For their GAAS titles. And it's a bad bet on SIE's front; they had lightning in a bottle with Helldivers. Instead that attention has been split up into games like Concord, which will likely fail commercially, leaving less room to fully capitalize on stuff like HD2.
Also, just because a company is doing a certain strategy, doesn't mean it's a smart strategy. See: Microsoft's moves for Xbox consoles over the past 10 years. And, yes, that includes Day 1 Steam for all of their 1P titles (which mainly started happening THIS generation).
We already see a number of their big single player exclusives come to PC after a short time.
And outside of an even smaller portion of them, not exactly setting the sales charts on fire.
Nintendo won't sit idly by as its costs continue to rise. Will Switch 2 marketshare rise at the same rates as Switch 2 budgets? Not likely.
It doesn't have to. Nintendo's one of the most stable companies in the world when it comes to finances, and they haven't been overtaken by greedy dumb shareholders or questionable CEOs. You have this extremely flawed idea that all companies are the exact same, and will chase money to the absolute ends of the earth, their corporate identity, ethos, or culture be damned.

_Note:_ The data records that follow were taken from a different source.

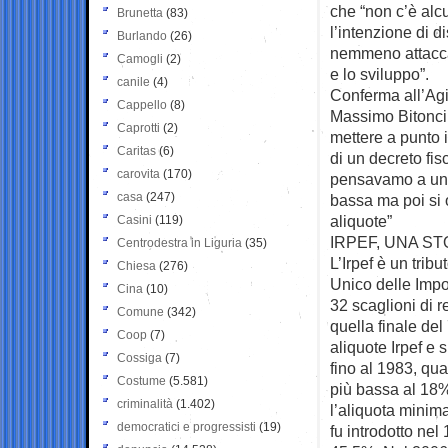
che “non c’è alc
Brunetta
(83)
l’intenzione di d
Burlando
(26)
nemmeno attaccar
Camogli
(2)
e lo sviluppo”.
canile
(4)
Conferma all’Agi 
Cappello
(8)
Massimo Bitonci, 
Caprotti
(2)
mettere a punto 
Caritas
(6)
di un decreto fis
carovita
(170)
pensavamo a una 
casa
(247)
bassa ma poi si 
aliquote”
Casini
(119)
IRPEF, UNA ST
Centrodestra in Liguria
(35)
L’Irpef è un trib
Chiesa
(276)
Unico delle Impo
Cina
(10)
32 scaglioni di r
Comune
(342)
quella finale del
Coop
(7)
aliquote Irpef e 
Cossiga
(7)
fino al 1983, qua
Costume
(5.581)
più bassa al 18%
criminalità
(1.402)
l’aliquota minim
democratici e progressisti
(19)
fu introdotto nel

That is simply not the case. Just because you've been hoodwinked by Microsoft and the GAAS market at large, doesn't mean other gaming companies operate in the exact same fashion. It's time you start looking at these companies for what they are instead of what you think they are.
Games are the platform, not plastic boxes.
They are both the platforms. And if those plastic boxes didn't matter, why haven't SIE or Nintendo made their hardware tech open-license for anyone to use to build their own systems? Why hasn't Apple with their iPhones? Google with their phones? Samsung? Even Microsoft hasn't done this (yet) with Xbox hardware.
Once again, reality smacks your farcical fantasy in its face.